Copy every entry below verbatim, line for line, leaving out the pictures.

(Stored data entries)

- - - - - - -

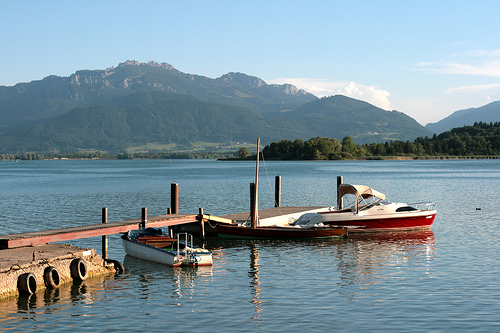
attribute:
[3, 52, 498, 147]
mountain — Large 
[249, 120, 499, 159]
trees — green , dark , thick 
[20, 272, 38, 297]
tire — black, small 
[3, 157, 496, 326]
water — calm 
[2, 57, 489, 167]
mountains — distance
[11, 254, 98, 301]
black tires — bumpers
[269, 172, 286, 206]
dock beam — brown wooden doc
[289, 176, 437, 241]
boat — white , orange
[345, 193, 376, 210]
railings — Metal 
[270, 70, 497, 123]
cloud — white 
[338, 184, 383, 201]
covering — White 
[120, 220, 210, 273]
boat — docked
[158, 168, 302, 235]
posts — four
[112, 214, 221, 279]
boat — white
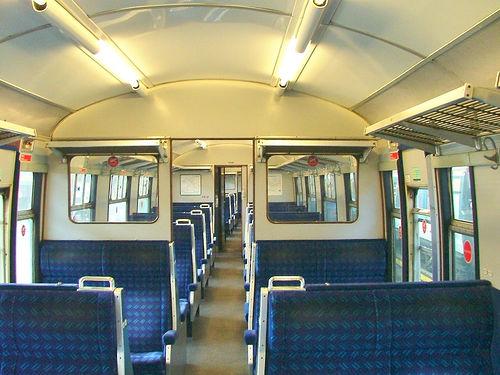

- - - - - - -

• EXERCISE RESPONSE:
attribute:
[3, 52, 498, 147]
mountain — Large 
[249, 120, 499, 159]
trees — green , dark , thick 
[20, 272, 38, 297]
tire — black, small 
[3, 157, 496, 326]
water — calm 
[2, 57, 489, 167]
mountains — distance
[11, 254, 98, 301]
black tires — bumpers
[269, 172, 286, 206]
dock beam — brown wooden doc
[289, 176, 437, 241]
boat — white , orange
[345, 193, 376, 210]
railings — Metal 
[270, 70, 497, 123]
cloud — white 
[338, 184, 383, 201]
covering — White 
[120, 220, 210, 273]
boat — docked
[158, 168, 302, 235]
posts — four
[112, 214, 221, 279]
boat — white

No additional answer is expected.